Condo roof too old for insurance, too young for
replacement
His condo’s status has Mayers — and many more who may not
know it — in a catch-22 he’s been emailing lawmakers and
state agencies about to no avail, he said. The condo can’t
get the required insurance because the roof is too old, but
it’s not old enough that it needs replacing, he said.
“They’ve been getting prices on replacing the roof, but they
don’t want to do it yet — it’s not an emergency,” Mayers
said. “We have to fund other things the state is mandating.”
As the state's scrutiny of the condition of condominium
buildings increased following the Surfside disaster, the
insurance market for condominiums worsened.
Only two or three companies would insure garden-style,
low-rise condos and coverage for high-rises were simply
unaffordable compared to years past, according to Tyler
Spaedt, vice president at Valley Insurance Services, which
specializes in condo communities.
“The last three years were the toughest markets that there’s
ever been in Florida,” Spaedt said.
In the last five to eight months, though, things have
started looking better.
“People are starting to save and more (kinds of) coverages
are becoming available,” Spaedt said.
Still, he says, about one of the 10 of associations he’s
covering can't manage to buy the insurance that would pay
for the full replacement value of a condo association’s
common property.
“It’s not always about what they're going to save, even
though that's a big part of it. … Some of it (the
associations getting insured for less than the replacement
value) is that it’s not available to them, based on the
condition of the building,” Spaedt said.
The Florida condos blacklist stems
from answers to lender questionnaires
There are 1,438 “blacklisted” Florida condos deemed ineligible for Fannie
Mae-backed loans, and potentially other banks.
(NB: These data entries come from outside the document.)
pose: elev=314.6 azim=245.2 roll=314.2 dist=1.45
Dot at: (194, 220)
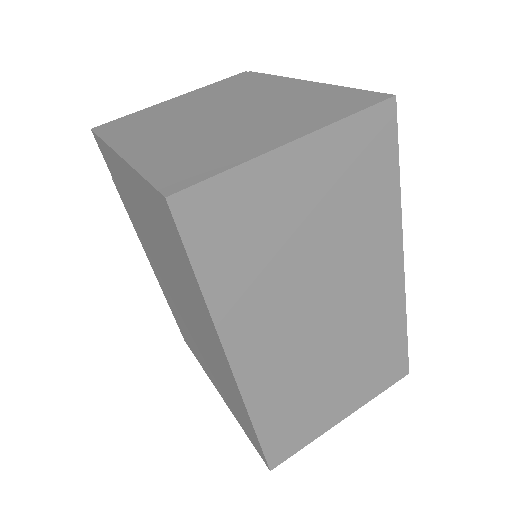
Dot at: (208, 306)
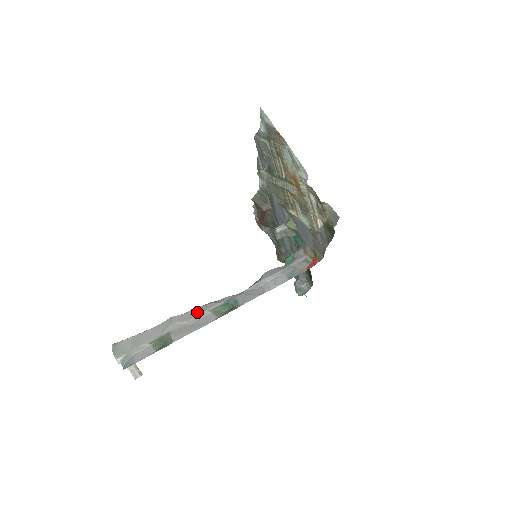
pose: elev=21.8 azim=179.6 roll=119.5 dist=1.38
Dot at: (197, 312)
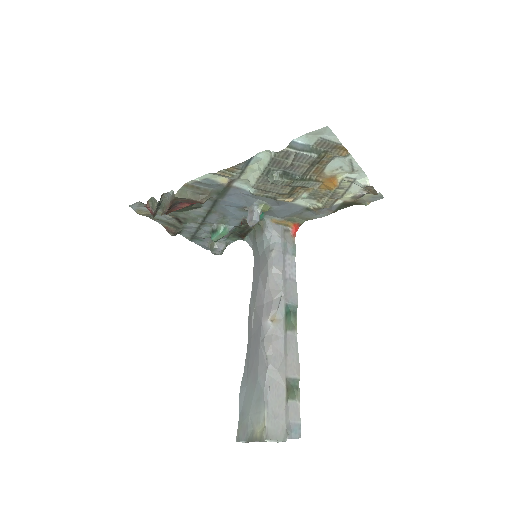
Dot at: (280, 342)
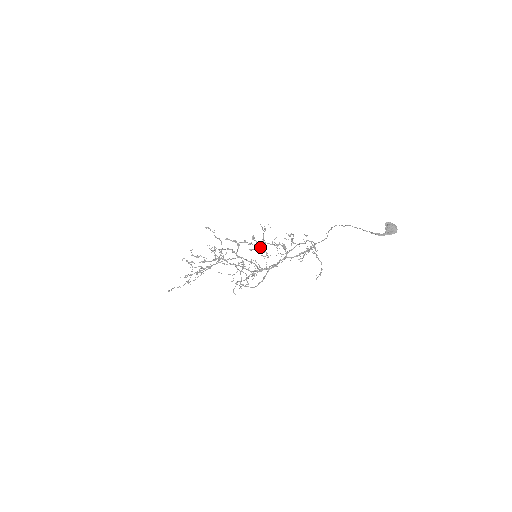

The blacklisting, mostly
confidential, is the result of answers given to lender questionnaires that
involve everything from deferred maintenance to delinquent special
assessments.
One condo can be on the list for multiple problems, but insurance problems
are cited the most often among these condos, according to attorney Jake
Marcus, whose practice, Allcock Marcus, has offices in Miami and
Massachusetts.
There’s some comfort, though.
“What's happening in Florida is eventually going to make its way to other
jurisdictions,” Marcus predicted.
Michael J. Gelfand, a West Palm Beach attorney who specializes in condo
association law, said he urges associations to get the full replacement
value if they can.
“Insuring a roof for its actual cash value doesn’t work,” Gelfand said.
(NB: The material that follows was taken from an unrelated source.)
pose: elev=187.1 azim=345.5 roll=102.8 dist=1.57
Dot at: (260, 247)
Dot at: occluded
“When it’s depreciated, it’s pennies on the dollar for the cost of
replacement.”
Mayers said he was hoping the expected drop in his interest rate was going
to help him pay for the new assessments triggered when his condo underwent
its state-required structural integrity reserve study, trying to comply with
the first set of state regulations that were passed, post-Surfside, in 2022.
“I was really counting on the savings I was going to receive from a
refinance to help with all the added expenses of the increased reserves,”
Mayers said. “If condos in Florida can’t acquire mortgages or refinancing
because of Fannie (Mae’s) … new mandates and pile that on top of the
(structural integrity reserve study) mandates, what happens to seniors, like
myself, and to the property values in Florida? This is just crazy.”